Using the GHCi interactive shell, it’s easy to play with little programs like this.  A more difficult problem featured in the video is

zz = abs <$> numerator <$> iterate (λx→x^2−7%4) 0

Trying a line of code, then recalling it to adjust and submit again, reminded me of a time long ago when microcomputers ran BASIC (or assembly language) and were attached to the household television.

Interactive play is the way to really learn something, and with a more complex build environment or larger programs you still try and do that.  It’s the combination of a direct Read-eval-print-loop and the ability to write interesting things in a single line of text that makes this experience especially efficient.

Want to try it yourself without installing anything?  Try Haskell! is a browser-based experience that invites you to “type these out and see what happens”  (psst: copy/paste is faster if you really can’t wait to find out).

Back to the Sequence

The actual sequence generated by iteration is rational numbers, but we want to ignore the denominator.  Then, I saw that the sign of the number was preserved with numerator, so the abs stripped that off.

The result starts off as [0,7,21,7,114639] and then the numbers get very large. Index 7 is 595096023596888261906480183623645954687, and it quickly gets overwhelming and impractical to display.

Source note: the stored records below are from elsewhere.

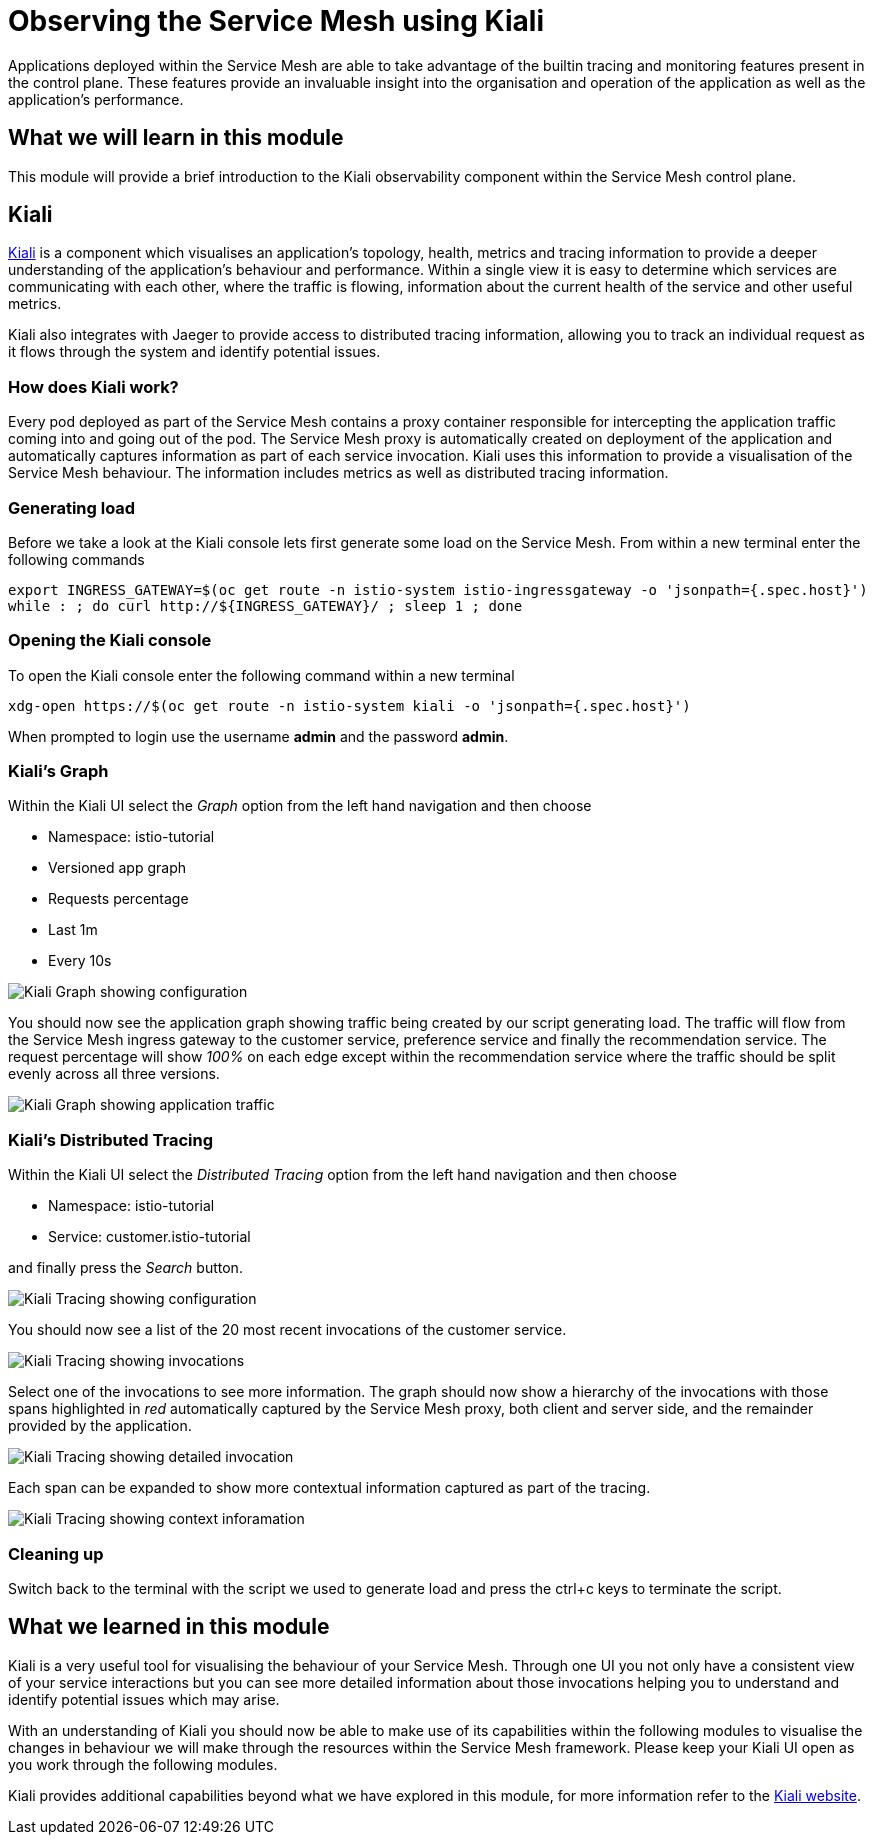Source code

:= Observing the Service Mesh using Kiali

Applications deployed within the Service Mesh are able to take advantage of
the builtin tracing and monitoring features present in the control plane.
These features provide an invaluable insight into the organisation and
operation of the application as well as the application's performance.

== What we will learn in this module

This module will provide a brief introduction to the Kiali observability
component within the Service Mesh control plane.

== Kiali

link:http://kiali.io[Kiali] is a component which visualises an application's
topology, health, metrics and tracing information to provide a deeper
understanding of the application's behaviour and performance. Within a single
view it is easy to determine which services are communicating with each
other, where the traffic is flowing, information about the current health of
the service and other useful metrics.

Kiali also integrates with Jaeger to provide access to distributed tracing
information, allowing you to track an individual request as it flows through
the system and identify potential issues.

=== How does Kiali work?

Every pod deployed as part of the Service Mesh contains a proxy container
responsible for intercepting the application traffic coming into and going
out of the pod. The Service Mesh proxy is automatically created on deployment
of the application and automatically captures information as part of each
service invocation. Kiali uses this information to provide a visualisation of
the Service Mesh behaviour. The information includes metrics as well as
distributed tracing information.

=== Generating load

Before we take a look at the Kiali console lets first generate some load on
the Service Mesh. From within a new terminal enter the following commands

[source,bash,role="copypaste"]
----
export INGRESS_GATEWAY=$(oc get route -n istio-system istio-ingressgateway -o 'jsonpath={.spec.host}')
while : ; do curl http://${INGRESS_GATEWAY}/ ; sleep 1 ; done
----

=== Opening the Kiali console

To open the Kiali console enter the following command within a new terminal

[source,bash]
----
xdg-open https://$(oc get route -n istio-system kiali -o 'jsonpath={.spec.host}')
----

When prompted to login use the username *admin* and the password *admin*.

=== Kiali's Graph

Within the Kiali UI select the _Graph_ option from the left hand navigation
and then choose

* Namespace: istio-tutorial
* Versioned app graph
* Requests percentage
* Last 1m
* Every 10s

image:kiali-graph-1.png[Kiali Graph showing configuration]

You should now see the application graph showing traffic being created by our
script generating load. The traffic will flow from the Service Mesh ingress
gateway to the customer service, preference service and finally the
recommendation service. The request percentage will show _100%_ on each edge
except within the recommendation service where the traffic should be split
evenly across all three versions.

image:kiali-graph-2.png[Kiali Graph showing application traffic]

=== Kiali's Distributed Tracing

Within the Kiali UI select the _Distributed Tracing_ option from the left
hand navigation and then choose

* Namespace: istio-tutorial
* Service: customer.istio-tutorial

and finally press the _Search_ button.

image:kiali-tracing-1.png[Kiali Tracing showing configuration]

You should now see a list of the 20 most recent invocations of the customer service.

image:kiali-tracing-2.png[Kiali Tracing showing invocations]

Select one of the invocations to see more information. The graph should now
show a hierarchy of the invocations with those spans highlighted in _red_
automatically captured by the Service Mesh proxy, both client and server
side, and the remainder provided by the application.

image:kiali-tracing-3.png[Kiali Tracing showing detailed invocation]

Each span can be expanded to show more contextual information captured as part of the tracing.

image:kiali-tracing-4.png[Kiali Tracing showing context inforamation]

=== Cleaning up

Switch back to the terminal with the script we used to generate load and
press the ctrl+c keys to terminate the script.

== What we learned in this module

Kiali is a very useful tool for visualising the behaviour of your Service
Mesh. Through one UI you not only have a consistent view of your service
interactions but you can see more detailed information about those
invocations helping you to understand and identify potential issues which may
arise.

With an understanding of Kiali you should now be able to make use of its
capabilities within the following modules to visualise the changes in
behaviour we will make through the resources within the Service Mesh
framework. Please keep your Kiali UI open as you work through the following
modules.

Kiali provides additional capabilities beyond what we have explored in this
module, for more information refer to the link:http://kiali.io[Kiali
website].
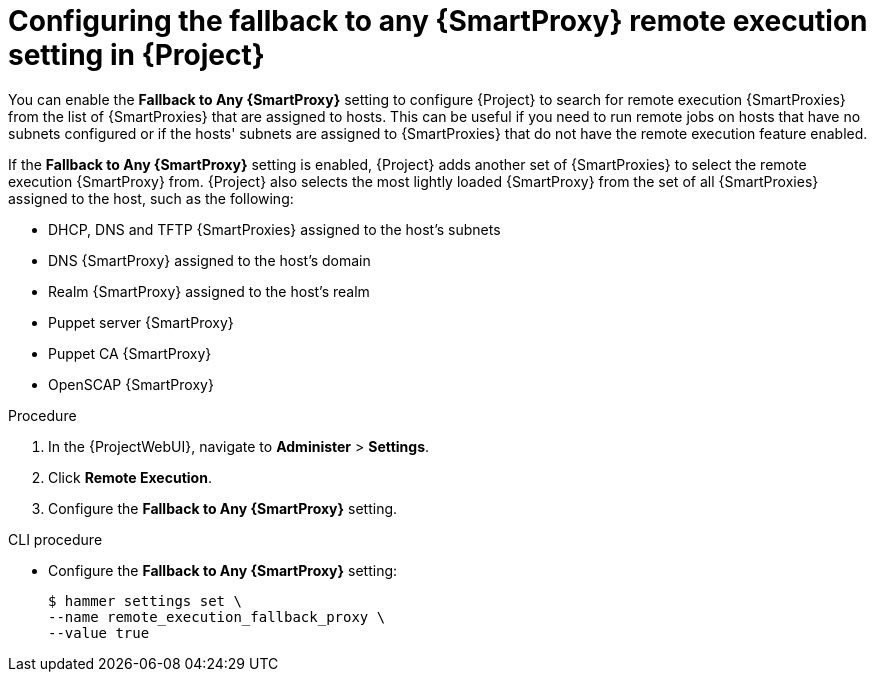 :_mod-docs-content-type: PROCEDURE

[id="Configuring_the_Fallback_to_any_{smart-proxy-context}_Remote_Execution_Setting_in_{project-context}_{context}"]
= Configuring the fallback to any {SmartProxy} remote execution setting in {Project}

[role="_abstract"]
You can enable the *Fallback to Any {SmartProxy}* setting to configure {Project} to search for remote execution {SmartProxies} from the list of {SmartProxies} that are assigned to hosts.
This can be useful if you need to run remote jobs on hosts that have no subnets configured or if the hosts' subnets are assigned to {SmartProxies} that do not have the remote execution feature enabled.

If the *Fallback to Any {SmartProxy}* setting is enabled, {Project} adds another set of {SmartProxies} to select the remote execution {SmartProxy} from.
{Project} also selects the most lightly loaded {SmartProxy} from the set of all {SmartProxies} assigned to the host, such as the following:

* DHCP, DNS and TFTP {SmartProxies} assigned to the host's subnets
* DNS {SmartProxy} assigned to the host's domain
* Realm {SmartProxy} assigned to the host's realm
* Puppet server {SmartProxy}
* Puppet CA {SmartProxy}
* OpenSCAP {SmartProxy}

.Procedure
. In the {ProjectWebUI}, navigate to *Administer* > *Settings*.
. Click *Remote Execution*.
. Configure the *Fallback to Any {SmartProxy}* setting.

.CLI procedure
* Configure the *Fallback to Any {SmartProxy}* setting:
+
[options="nowrap", subs="+quotes,verbatim,attributes"]
----
$ hammer settings set \
--name remote_execution_fallback_proxy \
--value true
----
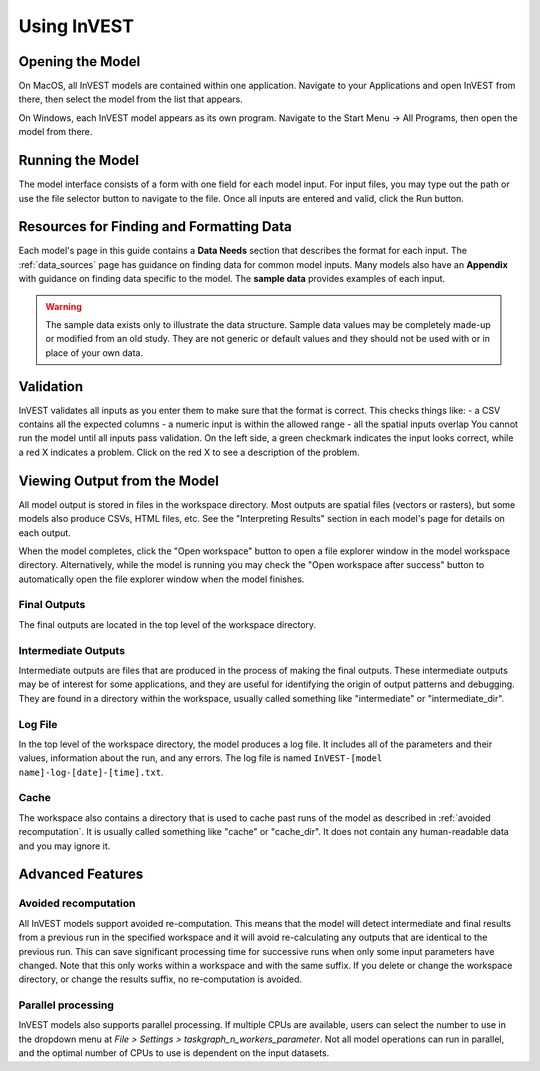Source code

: .. _using_invest:

Using InVEST
============

Opening the Model
-----------------

On MacOS, all InVEST models are contained within one application. Navigate to your Applications and open InVEST from there, then select the model from the list that appears.

On Windows, each InVEST model appears as its own program. Navigate to the Start Menu -> All Programs, then open the model from there.

Running the Model
-----------------
The model interface consists of a form with one field for each model input. For input files, you may type out the path or use the file selector button to navigate to the file. Once all inputs are entered and valid, click the Run button.

Resources for Finding and Formatting Data
-----------------------------------------
Each model's page in this guide contains a **Data Needs** section that describes the format for each input. The :ref:`data_sources` page has guidance on finding data for common model inputs. Many models also have an **Appendix** with guidance on finding data specific to the model. The **sample data** provides examples of each input.

.. warning::
   The sample data exists only to illustrate the data structure. Sample data values may be completely made-up or modified from an old study. They are not generic or default values and they should not be used with or in place of your own data.

Validation
----------
InVEST validates all inputs as you enter them to make sure that the format is correct. This checks things like:
- a CSV contains all the expected columns
- a numeric input is within the allowed range
- all the spatial inputs overlap
You cannot run the model until all inputs pass validation. On the left side, a green checkmark indicates the input looks correct, while a red X indicates a problem. Click on the red X to see a description of the problem.


Viewing Output from the Model
-----------------------------
All model output is stored in files in the workspace directory. Most outputs are spatial files (vectors or rasters), but some models also produce CSVs, HTML files, etc. See the "Interpreting Results" section in each model's page for details on each output.

When the model completes, click the "Open workspace" button to open a file explorer window in the model workspace directory.
Alternatively, while the model is running you may check the "Open workspace after success" button to automatically open the file explorer window when the model finishes.

Final Outputs
^^^^^^^^^^^^^
The final outputs are located in the top level of the workspace directory.

Intermediate Outputs
^^^^^^^^^^^^^^^^^^^^
Intermediate outputs are files that are produced in the process of making the final outputs. These intermediate outputs may be of interest for some applications, and they are useful for identifying the origin of output patterns and debugging. They are found in a directory within the workspace, usually called something like "intermediate" or "intermediate_dir".

Log File
^^^^^^^^
In the top level of the workspace directory, the model produces a log file. It includes all of the parameters and their values, information about the run, and any errors. The log file is named ``InVEST-[model name]-log-[date]-[time].txt``.

Cache
^^^^^
The workspace also contains a directory that is used to cache past runs of the model as described in :ref:`avoided recomputation`. It is usually called something like "cache" or "cache_dir". It does not contain any human-readable data and you may ignore it.


Advanced Features
-----------------

.. _avoided recomputation:

Avoided recomputation
^^^^^^^^^^^^^^^^^^^^^
All InVEST models support avoided re-computation. This means that the model will detect intermediate and final results from a previous run in the specified workspace and it will avoid re-calculating any outputs that are identical to the previous run. This can save significant processing time for successive runs when only some input parameters have changed.
Note that this only works within a workspace and with the same suffix. If you delete or change the workspace directory, or change the results suffix, no re-computation is avoided.

Parallel processing
^^^^^^^^^^^^^^^^^^^
InVEST models also supports parallel processing. If multiple CPUs are available, users can select the number to use in the dropdown menu at *File > Settings > taskgraph_n_workers_parameter*. Not all model operations can run in parallel, and the optimal number of CPUs to use is dependent on the input datasets.
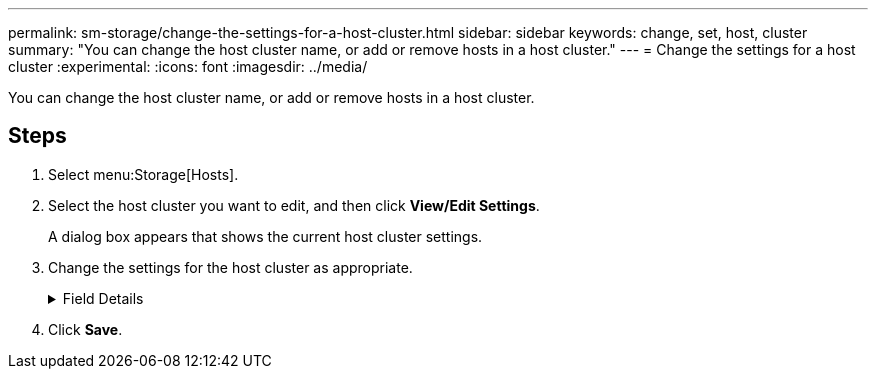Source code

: ---
permalink: sm-storage/change-the-settings-for-a-host-cluster.html
sidebar: sidebar
keywords: change, set, host, cluster
summary: "You can change the host cluster name, or add or remove hosts in a host cluster."
---
= Change the settings for a host cluster
:experimental:
:icons: font
:imagesdir: ../media/

[.lead]
You can change the host cluster name, or add or remove hosts in a host cluster.

== Steps

. Select menu:Storage[Hosts].
. Select the host cluster you want to edit, and then click *View/Edit Settings*.
+
A dialog box appears that shows the current host cluster settings.

. Change the settings for the host cluster as appropriate.
+
.Field Details
[%collapsible]

====
[cols="2*",options="header"]
|===
| Setting| Description
a|
Name
a|
You can specify the user-supplied name of the host cluster. Specifying a name for a cluster is required.
a|
Associated Hosts
a|
To add a host, click the *Associated Hosts* box, and then select a host name from the drop-down list. You cannot manually enter a host name.

To delete a host, click the *X* next to the host name.

|===
====

. Click *Save*.
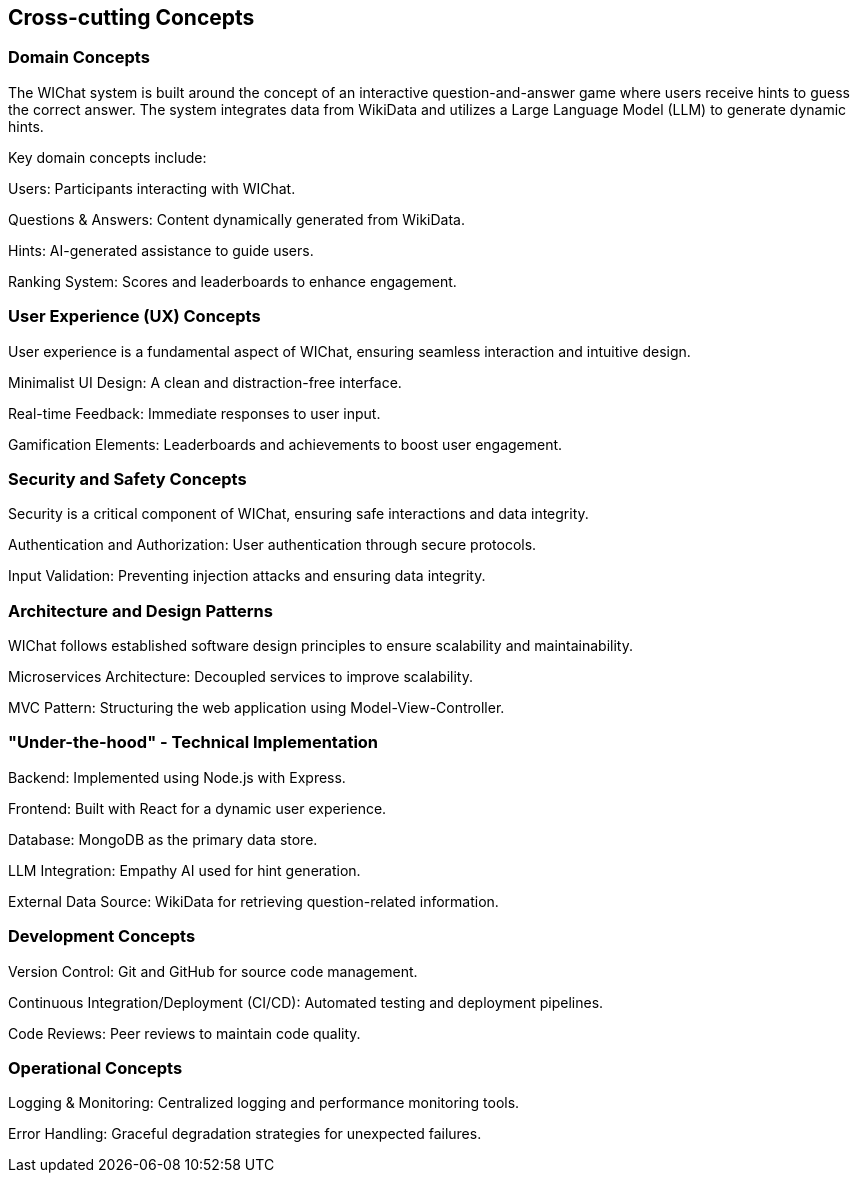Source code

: ifndef::imagesdir[:imagesdir: ../images]

[[section-concepts]]
== Cross-cutting Concepts

=== Domain Concepts

The WIChat system is built around the concept of an interactive question-and-answer game where users receive hints to guess the correct answer. The system integrates data from WikiData and utilizes a Large Language Model (LLM) to generate dynamic hints.

Key domain concepts include:

Users: Participants interacting with WIChat.

Questions & Answers: Content dynamically generated from WikiData.

Hints: AI-generated assistance to guide users.

Ranking System: Scores and leaderboards to enhance engagement.

=== User Experience (UX) Concepts

User experience is a fundamental aspect of WIChat, ensuring seamless interaction and intuitive design.

Minimalist UI Design: A clean and distraction-free interface.

Real-time Feedback: Immediate responses to user input.

Gamification Elements: Leaderboards and achievements to boost user engagement.

=== Security and Safety Concepts

Security is a critical component of WIChat, ensuring safe interactions and data integrity.

Authentication and Authorization: User authentication through secure protocols.

Input Validation: Preventing injection attacks and ensuring data integrity.


=== Architecture and Design Patterns

WIChat follows established software design principles to ensure scalability and maintainability.

Microservices Architecture: Decoupled services to improve scalability.

MVC Pattern: Structuring the web application using Model-View-Controller.


=== "Under-the-hood" - Technical Implementation

Backend: Implemented using Node.js with Express.

Frontend: Built with React for a dynamic user experience.

Database: MongoDB as the primary data store.

LLM Integration: Empathy AI used for hint generation.

External Data Source: WikiData for retrieving question-related information.

=== Development Concepts

Version Control: Git and GitHub for source code management.

Continuous Integration/Deployment (CI/CD): Automated testing and deployment pipelines.

Code Reviews: Peer reviews to maintain code quality.


=== Operational Concepts

Logging & Monitoring: Centralized logging and performance monitoring tools.

Error Handling: Graceful degradation strategies for unexpected failures.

  • n=4 has 6 digits (is exactly 114639)
  • n=7 has 39 digits
  • n=28 has 80,807,125 digits
  • n=29 has 161,614,249 digits
  • n=30 has 323,228,496 digits
  • n=31 has 646,456,993 digits

That’s the largest I could compute with this program.  The Windows version compiles to a 32-bit program, but I used editbin to set the 3G flag, so it had 3G of user address space instead of 2.  That allowed it to computer n=30.  Running on a Mac, which is 64-bit, only increased that by one more before getting Segmentation fault.  I suspect there are things in the implementation that top out at 4G, even when more memory is available.